Memilih bapak Jabrig, dia tidak tega pada masyarakat karena dia tahu persis siapa orang itu. Mantan preman yang sudah pensiun penampilannya, sementara jiwanya semakin menggila.
Calon lain, ibu Bersih. Seorang ibu yang lurus pendiriannya tapi memiliki karakter yang kurang kuat, sehingga agak sulit membedakan antara bersikap lurus dan naif. Memilih ibu ini pun dia tidak tega karena sama saja membiarkan pemerintahan tingkat RW ini dipegang oleh orang yang lemah, kurang berkarakter yang akhirnya membiarkan RW tempatnya tinggal seolah tidak ada yang mengurus, dan ini sangat berbahaya, pikirnya.
Lainnya, bapak Erwe, pejabat RW yang sekarang. "Ah apa yang bisa diharapkan dari bapak Erwe, wong di periode ini saja sudah dianggap gagal", pikirnya.
"Saya tidak bisa memilih satu di antara mereka karena tidak ada yang tepat" fikirnya. Akhirnya Bewok mengumpulkan beberapa tokoh masyarakat dari lingkungan RW, di rumahnya di satu malam minggu. Setelah diawali dengan makan malam yang lumayan mewah, akhirnya Bewok sampaikan unek-uneknya tentang calon RW yang ada. Dia sampaikan semua penilaiannya dengan detil dan para tokoh masyarakat tadi hanya senyum dan mengangguk-angguk. "Tapi tidak mungkin juga kalau saya tidak ikut memilih karena saya punya hak pilih dan harus disalurkan, bukankah begitu bapak-bapak?" Bewok menutup pembicaraannya.
Pembicaraan, yang lebih bersifat penyampaian keluhan, berakhir sekitar jam sebelas malam.
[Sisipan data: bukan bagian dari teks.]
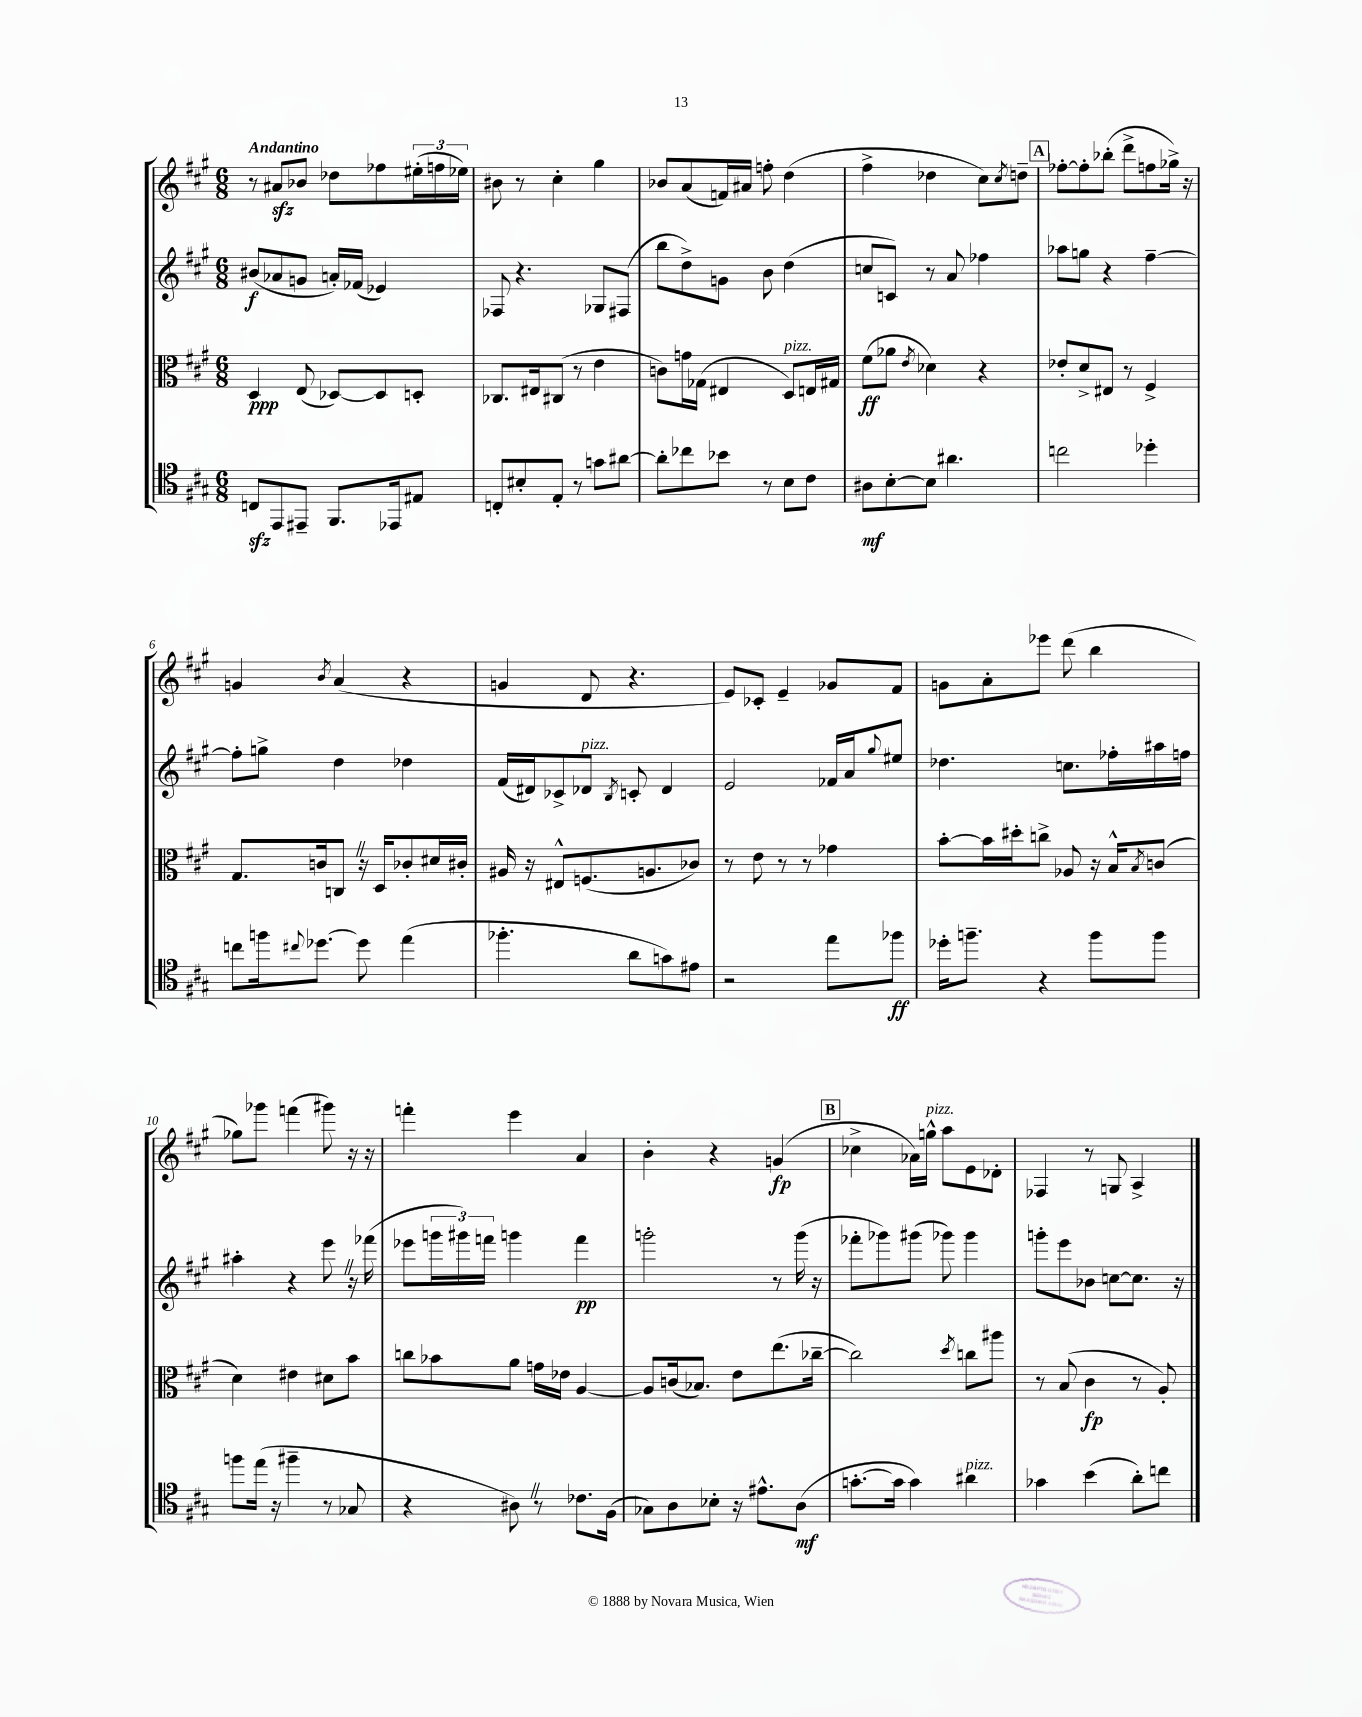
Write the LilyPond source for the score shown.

<<
\new StaffGroup <<
\new Staff = "s0" {
    \clef treble \key a \major \numericTimeSignature \time 6/8 \tempo "Andantino"
    r8 ais'8\sfz bes'8 des''8 fes''8 \tuplet 3/2 { eis''16-.( f''16 ees''16) } |
    bis'8 r8 cis''4-. gis''4 |
    bes'8 a'8( f'16) ais'16 f''8-. d''4( |
    fis''4-> des''4 cis''8) \acciaccatura { cis''8 } d''8-- |
    \mark \markup { \box "A" } fes''8~-. fes''8-. bes''8-.( d'''8-> f''8 ges''16->) r16 |
    g'4 \acciaccatura { b'8 } a'4( r4 |
    g'4 d'8 r4. |
    e'8) ces'8-. e'4-- ges'8 fis'8 |
    g'8 a'8-. ees'''8 d'''8( b''4 |
    ges''8) ges'''8 f'''4( gis'''8) r16 r16 |
    f'''4-. e'''4 a'4 |
    b'4-. r4 g'4\fp( |
    \mark \markup { \box "B" } ces''4-> aes'16) g''16-^^\markup { \italic "pizz." } a''8 e'8 des'8-. |
    fes4 r8 g8 a4-> \bar "|." |
}
\new Staff = "s1" {
    \clef treble \key a \major \numericTimeSignature \time 6/8
    bis'8\f( aes'8 g'8 a'16-.) fes'16( ees'4) |
    fes8 r4. ges8 fis8( |
    b''8 d''8->) g'8 b'8 d''4( |
    c''8 c'8) r8 a'8 fes''4 |
    \mark \markup { \box "A" } aes''8 g''8 r4 fis''4~-- |
    fis''8-. g''8-> d''4 des''4 |
    fis'16( dis'16) ces'8-> des'8^\markup { \italic "pizz." } \acciaccatura { b8 } c'8-. des'4 |
    e'2 fes'16 a'16 \appoggiatura { gis''8 } eis''8 |
    des''4. c''8. fes''16-. ais''16 f''16 |
    ais''4-. r4 e'''8 \once \override BreathingSign.text = \markup { \musicglyph "scripts.caesura.straight" } \breathe r16 fes'''16( |
    ees'''8 \tuplet 3/2 { g'''16 gis'''16) f'''16 } g'''4 f'''4\pp |
    g'''2-. r8 g'''16( r16 |
    \mark \markup { \box "B" } fes'''8-. ges'''8) gis'''8( ges'''8) ges'''4 |
    g'''8-. e'''8 bes'8 c''8~ c''8. r16 \bar "|." |
}
\new Staff = "s2" {
    \clef alto \key a \major \numericTimeSignature \time 6/8
    d4\ppp e8( des8~) des8 d8-. |
    ces8. eis16 cis8( r8 e'4 |
    c'8) g'16 ges16( eis4 d8^\markup { \italic "pizz." }) e16 gis16 |
    fis'8\ff( aes'8 \acciaccatura { e'8 } des'4) r4 |
    \mark \markup { \box "A" } ees'8-. d'8-> eis8 r8 fis4-> |
    gis8. c'16 c8 \once \override BreathingSign.text = \markup { \musicglyph "scripts.caesura.straight" } \breathe r16 d16 ces'8-. dis'16 cis'16-. |
    ais16 r16 eis8-^ f8.( a8. ces'8) |
    r8 e'8 r8 r8 ges'4 |
    b'8~-. b'16 dis''16-. c''8-> aes8 r16 b16-^ \acciaccatura { b8 } c'8( |
    d'4) eis'4 dis'8 b'8 |
    c''8 bes'8 a'8 g'16 ees'16 a4~ |
    a8 c'16( bes8.) e'8 e''8.( ces''16~-- |
    \mark \markup { \box "B" } ces''2) \acciaccatura { d''8 } c''8 ais''8 |
    r8 b8( cis'4\fp r8 a8-.) \bar "|." |
}
\new Staff = "s3" {
    \clef tenor \key a \major \numericTimeSignature \time 6/8
    c8\sfz e,8 eis,8-- fis,8. ees,16 eis8 |
    c8-. bis8-. e8-. r8 g'8 ais'8~ |
    ais'8-. ces''8 bes'8 r8 b8 cis'8 |
    ais8\mf b8~-. b8 ais'4. |
    \mark \markup { \box "A" } c''2 des''4-. |
    c''8 f''16 \appoggiatura { cis''8 } des''8.~ des''8 e''4( |
    fes''4.-. a'8 g'8) eis'8 |
    r2 e''8 fes''8\ff |
    des''16-. f''8.-- r4 f''8 f''8 |
    f''8 e''16( r16 fis''4-- r8 ges8 |
    r4 ais8) \once \override BreathingSign.text = \markup { \musicglyph "scripts.caesura.straight" } \breathe r8 ces'8. fis16( |
    ges8) a8 bes8-. r16 eis'8.-^ a8\mf( |
    \mark \markup { \box "B" } g'8.~-. g'16 g'4) ais'4^\markup { \italic "pizz." } |
    ges'4 b'4( a'8-.) c''8 \bar "|." |
}
>>
>>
Saat para tokoh berpamitan pada tuan rumah, Bewok menyelipkan amplop seorang satu amplop di jabat tangannya. Setelah sejam berlalu, saat asyik menonton siaran sepak bola di TV, Bewok menerima sms dari salah seorang tokoh masyarakat tadi. Sms berisi pesan "kami sudah sepakat untuk mendukung penuh bapak untuk mencalonkan diri sebagai ketua RW, dan akan kami kawal sepenuhnya sampai waktunya pemilihan"
Bewok pun menyeringai "akhirnya aku punya calon yang tepat untuk dipilih di pemilihan ketua RW nanti".